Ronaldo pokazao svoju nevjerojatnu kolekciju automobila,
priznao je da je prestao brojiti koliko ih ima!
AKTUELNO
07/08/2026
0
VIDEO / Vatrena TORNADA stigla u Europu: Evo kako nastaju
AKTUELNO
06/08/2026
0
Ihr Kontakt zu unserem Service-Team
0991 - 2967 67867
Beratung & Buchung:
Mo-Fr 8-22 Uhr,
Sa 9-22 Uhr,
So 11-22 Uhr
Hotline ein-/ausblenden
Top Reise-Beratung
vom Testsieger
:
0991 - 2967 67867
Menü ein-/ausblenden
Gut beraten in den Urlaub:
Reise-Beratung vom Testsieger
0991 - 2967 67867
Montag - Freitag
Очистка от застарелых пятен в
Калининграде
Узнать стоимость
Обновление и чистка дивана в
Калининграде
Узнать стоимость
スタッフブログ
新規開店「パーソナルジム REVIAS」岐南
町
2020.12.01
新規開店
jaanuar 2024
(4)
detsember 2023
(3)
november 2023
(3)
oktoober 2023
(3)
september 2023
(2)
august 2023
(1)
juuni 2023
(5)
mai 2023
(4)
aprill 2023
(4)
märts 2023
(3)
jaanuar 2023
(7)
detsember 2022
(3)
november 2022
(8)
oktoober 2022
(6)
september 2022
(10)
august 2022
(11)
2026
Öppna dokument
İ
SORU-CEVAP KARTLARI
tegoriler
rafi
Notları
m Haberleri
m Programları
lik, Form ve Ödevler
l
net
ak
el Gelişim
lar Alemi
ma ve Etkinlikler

☆ ☆ ☆

● About this task
Would you copy the data exactly as shown above?

● Response area
Ronaldo pokazao svoju nevjerojatnu kolekciju automobila,
priznao je da je prestao brojiti koliko ih ima!
AKTUELNO
07/08/2026
0
VIDEO / Vatrena TORNADA stigla u Europu: Evo kako nastaju
AKTUELNO
06/08/2026
0
Ihr Kontakt zu unserem Service-Team
0991 - 2967 67867
Beratung & Buchung:
Mo-Fr 8-22 Uhr,
Sa 9-22 Uhr,
So 11-22 Uhr
Hotline ein-/ausblenden
Top Reise-Beratung
vom Testsieger
:
0991 - 2967 67867
Menü ein-/ausblenden
Gut beraten in den Urlaub:
Reise-Beratung vom Testsieger
0991 - 2967 67867
Montag - Freitag
Очистка от застарелых пятен в
Калининграде
Узнать стоимость
Обновление и чистка дивана в
Калининграде
Узнать стоимость
スタッフブログ
新規開店「パーソナルジム REVIAS」岐南
町
2020.12.01
新規開店
jaanuar 2024
(4)
detsember 2023
(3)
november 2023
(3)
oktoober 2023
(3)
september 2023
(2)
august 2023
(1)
juuni 2023
(5)
mai 2023
(4)
aprill 2023
(4)
märts 2023
(3)
jaanuar 2023
(7)
detsember 2022
(3)
november 2022
(8)
oktoober 2022
(6)
september 2022
(10)
august 2022
(11)
2026
Öppna dokument
İ
SORU-CEVAP KARTLARI
tegoriler
rafi
Notları
m Haberleri
m Programları
lik, Form ve Ödevler
l
net
ak
el Gelişim
lar Alemi
ma ve Etkinlikler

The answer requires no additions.